■ What you will do ■
Copy word for word the lines in the records below, starting at the line with "To use the feature, click" and ending at the line with "another bubble in". Skip the pictures.

■ Record excerpts ■
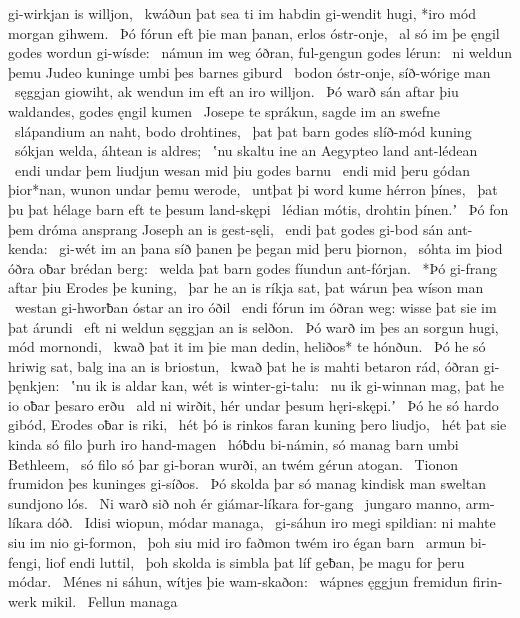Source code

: gi-wirkjan is willjon, \hld\ kwáðun þat sea ti im habdin gi-wendit hugi,
*iro mód morgan gihwem. \hld\ Þó fórun eft þie man þanan,
erlos óstr-onje, \hld\ al só im þe ęngil godes
wordun gi-wísde: \hld\ námun im weg óðran,
ful-gengun godes lérun: \hld\ ni weldun þemu Judeo kuninge
umbi þes barnes giburd \hld\ bodon óstr-onje,
síð-wórige man \hld\ sęggjan giowiht,
ak wendun im eft an iro willjon. \hld\ Þó warð sán aftar þiu waldandes,
godes ęngil kumen \hld\ Josepe te sprákun,
sagde im an swefne \hld\ slápandium an naht,
bodo drohtines, \hld\ þat þat barn godes
slíð-mód kuning \hld\ sókjan welda,
áhtean is aldres; \hld\ ʽnu skaltu ine an Aegypteo
land ant-lédean \hld\ endi undar þem liudjun wesan
mid þiu godes barnu \hld\ endi mid þeru gódan þior*nan,
wunon undar þemu werode, \hld\ untþat þi word kume
hérron þínes, \hld\ þat þu þat hélage barn
eft te þesum land-skępi \hld\ lédian mótis,
drohtin þínen.ʼ \hld\ Þó fon þem dróma ansprang
Joseph an is gest-sęli, \hld\ endi þat godes gi-bod
sán ant-kenda: \hld\ gi-wét im an þana síð þanen
þe þegan mid þeru þiornon, \hld\ sóhta im þiod óðra
oƀar brédan berg: \hld\ welda þat barn godes
fíundun ant-fórjan. \hld\ *Þó gi-frang aftar þiu %
Erodes þe kuning, \hld\ þar he an is ríkja sat,
þat wárun þea wíson man \hld\ westan gi-hworƀan
óstar an iro óðil \hld\ endi fórun im óðran weg:
wisse þat sie im þat árundi \hld\ eft ni weldun
sęggjan an is selðon. \hld\ Þó warð im þes an sorgun hugi,
mód mornondi, \hld\ kwað þat it im þie man dedin,
heliðos* te hónðun. \hld\ Þó he só hriwig sat,
balg ina an is briostun, \hld\ kwað þat he is mahti betaron rád,
óðran gi-þęnkjen: \hld\ ʽnu ik is aldar kan,
wét is winter-gi-talu: \hld\ nu ik gi-winnan mag,
þat he io oƀar þesaro erðu \hld\ ald ni wirðit,
hér undar þesum hęri-skępi.ʼ \hld\ Þó he só hardo gibód,
Erodes oƀar is riki, \hld\ hét þó is rinkos faran
kuning þero liudjo, \hld\ hét þat sie kinda só filo
þurh iro hand-magen \hld\ hóƀdu bi-námin,
só manag barn umbi Bethleem, \hld\ só filo só þar gi-boran wurði,
an twém gérun atogan. \hld\ Tionon frumidon
þes kuninges gi-síðos. \hld\ Þó skolda þar só manag kindisk man
sweltan sundjono lós. \hld\ Ni warð sið noh ér
giámar-líkara for-gang \hld\ jungaro manno,
arm-líkara dóð. \hld\ Idisi wiopun,
módar managa, \hld\ gi-sáhun iro megi spildian:
ni mahte siu im nio gi-formon, \hld\ þoh siu mid iro faðmon twém
iro égan barn \hld\ armun bi-fengi,
liof endi luttil, \hld\ þoh skolda is simbla þat líf geƀan,
þe magu for þeru módar. \hld\ Ménes ni sáhun,
wítjes þie wam-skaðon: \hld\ wápnes ęggjun
fremidun firin-werk mikil. \hld\ Fellun managa
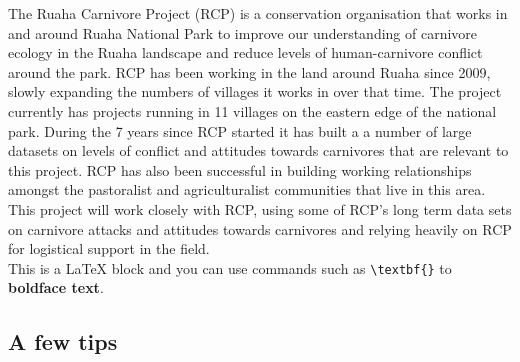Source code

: The Ruaha Carnivore Project (RCP) is a conservation organisation that works in and around Ruaha National Park to improve our understanding of carnivore ecology in the Ruaha landscape and reduce levels of human-carnivore conflict around the park. RCP has been working in the land around Ruaha since 2009, slowly expanding the numbers of villages it works in over that time. The project currently has projects running in 11 villages on the eastern edge of the national park. During the 7 years since RCP started it has built a a number of large datasets on levels of conflict and attitudes towards carnivores that are relevant to this project. RCP has also been successful in building working relationships amongst the pastoralist and agriculturalist communities that live in this area. \\

This project will work closely with RCP, using some of RCP's long term data sets on carnivore attacks and attitudes towards carnivores and relying heavily on RCP for logistical support in the field.\\

This is a LaTeX block and you can use commands such as \verb|\textbf{}| to \textbf{boldface text}.

\subsection{A few tips}

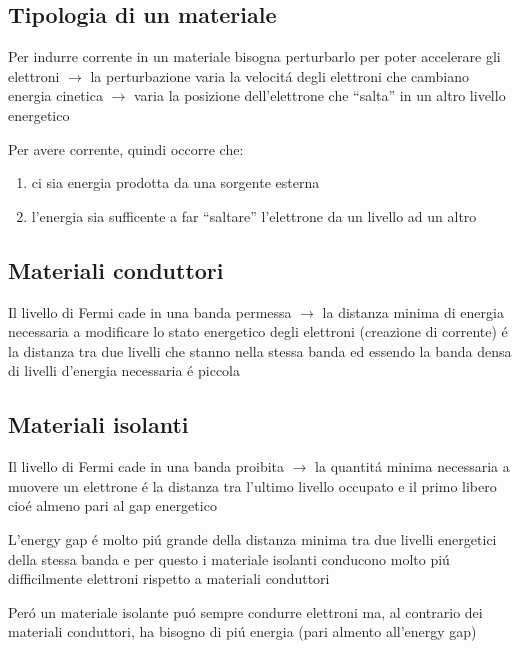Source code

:\subsection{Tipologia di un materiale}
Per indurre corrente in un materiale bisogna perturbarlo per poter accelerare gli elettroni $\rightarrow$ la perturbazione varia la velocit\'a degli elettroni che cambiano energia cinetica $\rightarrow$ varia la posizione dell'elettrone che ``salta'' in un altro livello energetico

Per avere corrente, quindi occorre che:
\begin{enumerate}
    \item ci sia energia prodotta da una sorgente esterna
    \item l'energia sia sufficente a far ``saltare'' l'elettrone da un livello ad un altro
\end{enumerate}

\subsection{Materiali conduttori}
Il livello di Fermi cade in una banda permessa $\rightarrow$ la distanza minima di energia necessaria a modificare lo stato energetico degli elettroni (creazione di corrente) \'e la distanza tra due livelli che stanno nella stessa banda ed essendo la banda densa di livelli d'energia necessaria \'e piccola

\subsection{Materiali isolanti}
Il livello di Fermi cade in una banda proibita $\rightarrow$ la quantit\'a minima necessaria a muovere un elettrone \'e la distanza tra l'ultimo livello occupato e il primo libero cio\'e almeno pari al gap energetico

L'energy gap \'e molto pi\'u grande della distanza minima tra due livelli energetici della stessa banda e per questo i materiale isolanti conducono molto pi\'u difficilmente elettroni rispetto a materiali conduttori

Per\'o un materiale isolante pu\'o sempre condurre elettroni ma, al contrario dei materiali conduttori, ha bisogno di pi\'u energia (pari almento all'energy gap)


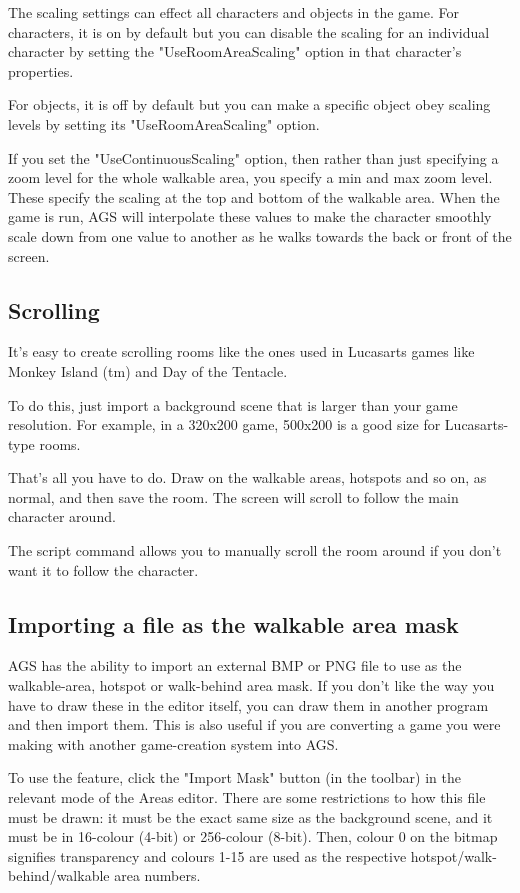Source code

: The scaling settings can effect all characters and objects in the game. For characters,
it is on by default but you can disable the scaling for an individual character by
setting the "UseRoomAreaScaling" option in that character's properties.

For objects, it is off by default but you can make a specific object obey scaling
levels by setting its "UseRoomAreaScaling" option.

If you set the "UseContinuousScaling" option, then rather than just specifying a
zoom level for the whole walkable area, you specify a min and max zoom level. These
specify the scaling at the top and bottom of the walkable area. When the game is run,
AGS will interpolate these values to make the character smoothly scale down from
one value to another as he walks towards the back or front of the screen.

\subsection{Scrolling}%

It's easy to create scrolling rooms like the ones used in Lucasarts games
like Monkey Island (tm) and Day of the Tentacle.

To do this, just import a background scene that is larger than your game resolution.
For example, in a 320x200 game, 500x200 is a good size for Lucasarts-type rooms.

That's all you have to do. Draw on the walkable areas, hotspots and so on, as
normal, and then save the room. The screen will scroll to follow the main character
around.

The script command  allows you to manually scroll
the room around if you don't want it to follow the character.


\subsection{Importing a file as the walkable area mask}%

AGS has the ability to import an external BMP or PNG file to use as the
walkable-area, hotspot or walk-behind area mask. If you don't like the way
you have to draw these in the editor itself, you can draw them in another
program and then import them. This is also useful if you are converting a
game you were making with another game-creation system into AGS.

To use the feature, click the "Import Mask" button (in the toolbar) in the
relevant mode of the Areas editor. There are some restrictions to how this
file must be drawn: it must be the exact same size as the background scene,
and it must be in 16-colour (4-bit) or 256-colour (8-bit). Then, colour 0
on the bitmap signifies transparency and colours 1-15 are used as the
respective hotspot/walk-behind/walkable area numbers.

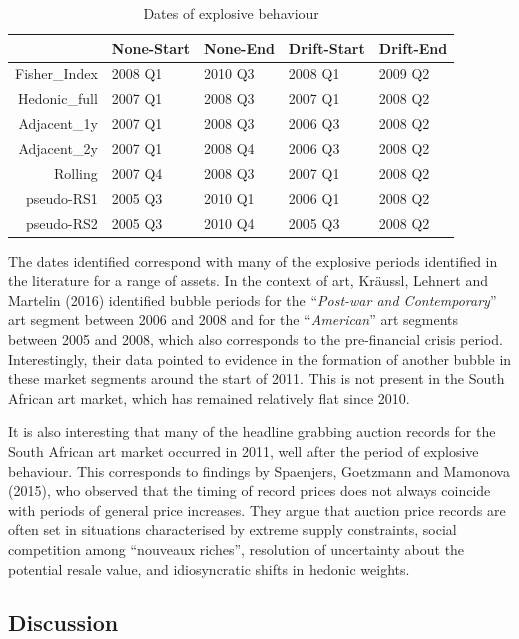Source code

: \documentclass[12pt,]{article}
\begin{document}
\begin{table}[ht]
\centering
\caption{Dates of explosive behaviour} 
\begin{tabular}{rllll}
  \hline
 & None-Start & None-End & Drift-Start & Drift-End \\ 
  \hline
Fisher\_Index & 2008 Q1 & 2010 Q3 & 2008 Q1 & 2009 Q2 \\ 
  Hedonic\_full & 2007 Q1 & 2008 Q3 & 2007 Q1 & 2008 Q2 \\ 
  Adjacent\_1y & 2007 Q1 & 2008 Q3 & 2006 Q3 & 2008 Q2 \\ 
  Adjacent\_2y & 2007 Q1 & 2008 Q4 & 2006 Q3 & 2008 Q2 \\ 
  Rolling & 2007 Q4 & 2008 Q3 & 2007 Q1 & 2008 Q2 \\ 
  pseudo-RS1 & 2005 Q3 & 2010 Q1 & 2006 Q1 & 2008 Q2 \\ 
  pseudo-RS2 & 2005 Q3 & 2010 Q4 & 2005 Q3 & 2008 Q2 \\ 
   \hline
\end{tabular}
\end{table}

The dates identified correspond with many of the explosive periods
identified in the literature for a range of assets. In the context of
art, Kräussl, Lehnert and Martelin (2016) identified bubble periods for
the ``\emph{Post-war and Contemporary}'' art segment between 2006 and
2008 and for the ``\emph{American}'' art segments between 2005 and 2008,
which also corresponds to the pre-financial crisis period.
Interestingly, their data pointed to evidence in the formation of
another bubble in these market segments around the start of 2011. This
is not present in the South African art market, which has remained
relatively flat since 2010.

It is also interesting that many of the headline grabbing auction
records for the South African art market occurred in 2011, well after
the period of explosive behaviour. This corresponds to findings by
Spaenjers, Goetzmann and Mamonova (2015), who observed that the timing
of record prices does not always coincide with periods of general price
increases. They argue that auction price records are often set in
situations characterised by extreme supply constraints, social
competition among ``nouveaux riches'', resolution of uncertainty about
the potential resale value, and idiosyncratic shifts in hedonic weights.

\subsection{Discussion}\label{discussion}
\end{document}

■ Written answer ■
To use the feature, click the "Import Mask" button (in the toolbar) in the
relevant mode of the Areas editor. There are some restrictions to how this
file must be drawn: it must be the exact same size as the background scene,
and it must be in 16-colour (4-bit) or 256-colour (8-bit). Then, colour 0
on the bitmap signifies transparency and colours 1-15 are used as the
respective hotspot/walk-behind/walkable area numbers.

Source code

: \documentclass[12pt,]{article}
\begin{document}
\begin{table}[ht]
\centering
\caption{Dates of explosive behaviour} 
\begin{tabular}{rllll}
  \hline
 & None-Start & None-End & Drift-Start & Drift-End \\ 
  \hline
Fisher\_Index & 2008 Q1 & 2010 Q3 & 2008 Q1 & 2009 Q2 \\ 
  Hedonic\_full & 2007 Q1 & 2008 Q3 & 2007 Q1 & 2008 Q2 \\ 
  Adjacent\_1y & 2007 Q1 & 2008 Q3 & 2006 Q3 & 2008 Q2 \\ 
  Adjacent\_2y & 2007 Q1 & 2008 Q4 & 2006 Q3 & 2008 Q2 \\ 
  Rolling & 2007 Q4 & 2008 Q3 & 2007 Q1 & 2008 Q2 \\ 
  pseudo-RS1 & 2005 Q3 & 2010 Q1 & 2006 Q1 & 2008 Q2 \\ 
  pseudo-RS2 & 2005 Q3 & 2010 Q4 & 2005 Q3 & 2008 Q2 \\ 
   \hline
\end{tabular}
\end{table}

The dates identified correspond with many of the explosive periods
identified in the literature for a range of assets. In the context of
art, Kräussl, Lehnert and Martelin (2016) identified bubble periods for
the ``\emph{Post-war and Contemporary}'' art segment between 2006 and
2008 and for the ``\emph{American}'' art segments between 2005 and 2008,
which also corresponds to the pre-financial crisis period.
Interestingly, their data pointed to evidence in the formation of
another bubble in these market segments around the start of 2011. This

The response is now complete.